Embarrassed and afraid that I don’t understand much about my personal finances, that I can’t afford the things I need, and that I’ve felt ‘broke’ since I paid my first bill at 18, I’ve resolved to make some changes. At 33.
It began with the fear of not knowing, which is a deathly, cold, but somehow sweaty feeling that creeps in whenever I don’t understand something that I know I should. This fear, which set in most recently after a visit to the bank where I faked my way through figuring out how I was going to pay for graduate school, can at times drive me toward making good choices. Not always, but sometimes.
This time, it lead me to picking up Dave Chilton’ s The Wealthy Barber Returns out of a stack of someone else’s unwanted overflow.
This book taught me a lot, such as what a TFSA (US, Roth IRA) and RRSP (US, 401k) were, how (and why) to pay down my debts, and how to start saving for what I needed.
Some things, I already knew. This is a post about where I started.
After university, I had a boatload of student debt. No one’s fault really but my own. I worked throughout school and my parents helped me out generously, but I qualified for loans and so I took them. And spent them. Mostly on dial-a-beer, cds, concerts, pizza, a few vacations with my then girlfriend, a few new guitars and amps, and the occasional textbook. After five years and two undergrad degrees, this was about $28 000 worth of almost fruitless spending with borrowed money.
This was irresponsible.
And while I’m not defending myself, I knew that while I was in school the loans were interest free, and after school I would just pay them back with the money I received from the amazing job that was sure to come.
I didn’t see the loan as a tax on my future income; I saw it as part of life. Everyone had debt, right? My parents had debt, and they were smart people. I planned to enjoy university while I could and worry about it later. That was the plan.
When I graduated I had about $3000 in my bank account and a job making $18 dollars an hour (26 hours a week) as a Special Education Assistant in Vancouver, by far the most expensive city in the country. Almost broke, not making much more money than my expenses, including debt repayment, and with no intention of finding a second job, I did what any wise 22 year old would do. I bought a second hand scooter. I named him Cringer, because he feared hills and speed over 50.
It cost 2/3 of my savings, but it was super rad. It was a Yamaha BW50. It was also a poor decision.
Eventually I found a job teaching. It paid $37 500 and I felt like I hit the jackpot. But as my income increased, so did my spending. It wasn’t long before I upgraded to a new motorcycle and got out of the basement apartment and into a place with a pool, closer to the mall. I still never had more that a thousand dollars in the bank, but I was a teacher now. I was gilded. I was going to be OK.

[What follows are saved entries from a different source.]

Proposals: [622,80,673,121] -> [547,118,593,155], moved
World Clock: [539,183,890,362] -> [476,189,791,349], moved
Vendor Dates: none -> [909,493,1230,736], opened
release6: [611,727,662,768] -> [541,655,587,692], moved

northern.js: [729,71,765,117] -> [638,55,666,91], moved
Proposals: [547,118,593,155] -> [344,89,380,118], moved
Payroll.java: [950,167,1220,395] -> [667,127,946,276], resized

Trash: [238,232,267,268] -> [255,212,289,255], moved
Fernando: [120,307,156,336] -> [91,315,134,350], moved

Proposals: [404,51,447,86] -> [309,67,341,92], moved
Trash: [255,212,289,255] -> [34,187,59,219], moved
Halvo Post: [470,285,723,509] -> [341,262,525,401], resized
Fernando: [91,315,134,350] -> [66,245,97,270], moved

I kept up this lifestyle for half a decade. Never having much savings, just trying to have fun and eat good sushi. I had never heard the term “Lifestyle Inflation”, but I was sure guilty of it.
But the debts didn’t go away. I never really checked the OSAP (Ontario Student Assistance Program, the lender) website which let me track my payments. I just assumed things were going well. After a few years, when I finally did check it, I was stunned by how much money I still owed. Where had all my money been going every month?
You already know – to interest. Ug. I felt sick.
The OSAP website included an interest calculator, and when I found out what my loan was costing me on my current repayment schedule, I was floored. It was well over 30 grand.
Immediately, I panicked and took the few thousand I did have in the bank and threw it at the loan. Then I upped the repayment schedule and stopped the daily sushi binge. For 2 years, between 24 and 26, I didn’t spend a lot of money. I ate primarily from the discount grocery store, didn’t go on any big trips, and gave every spare dime to the OSAP people.
One day, I got a letter in the mail. In a large, bold font it read: “Congratulations, you have paid your student loans in full”. It was a proud day, and that letter hung on my fridge for over two years.
I wish I knew the damage that interest repayments can have on my debt repayment. I just didn’t understand that paying the minimum was no way to pay down the debt. I know, it’s very naive, and I have no excuses.
But mistakes build character, and I know now. To this day I take on debt only when absolutely necessary, and even then it’s an extremely difficult decision. I’ll explain in future posts when and in what circumstances I’m comfortable with debt. For now, I just want to start my money story with the mistakes I’ve made that got me to where I am.
Very early I learned –
- Pay more than the minimum. Pay as much as you can, actually. Mr. Money Mustache calls debt an emergency. He feels that you should treat debt like your hair is on fire. While I don’t think I would resort to never paying for a coffee if I were in debt, I very much understand the sentiment.
- Just because you can pay your bills every month doesn’t mean your money situation is fine. I felt for a long time that if I could afford my monthly bills, then I was OK. But it just isn’t the case. Looking at your money month-to-month is like looking at your health day to day. “Well, I don’t have heart disease today, guess I can eat another six dozen donuts before bed.” Taking such a small view of your finances will hurt you in the long run.
Learn from my mistakes to avoid making your own.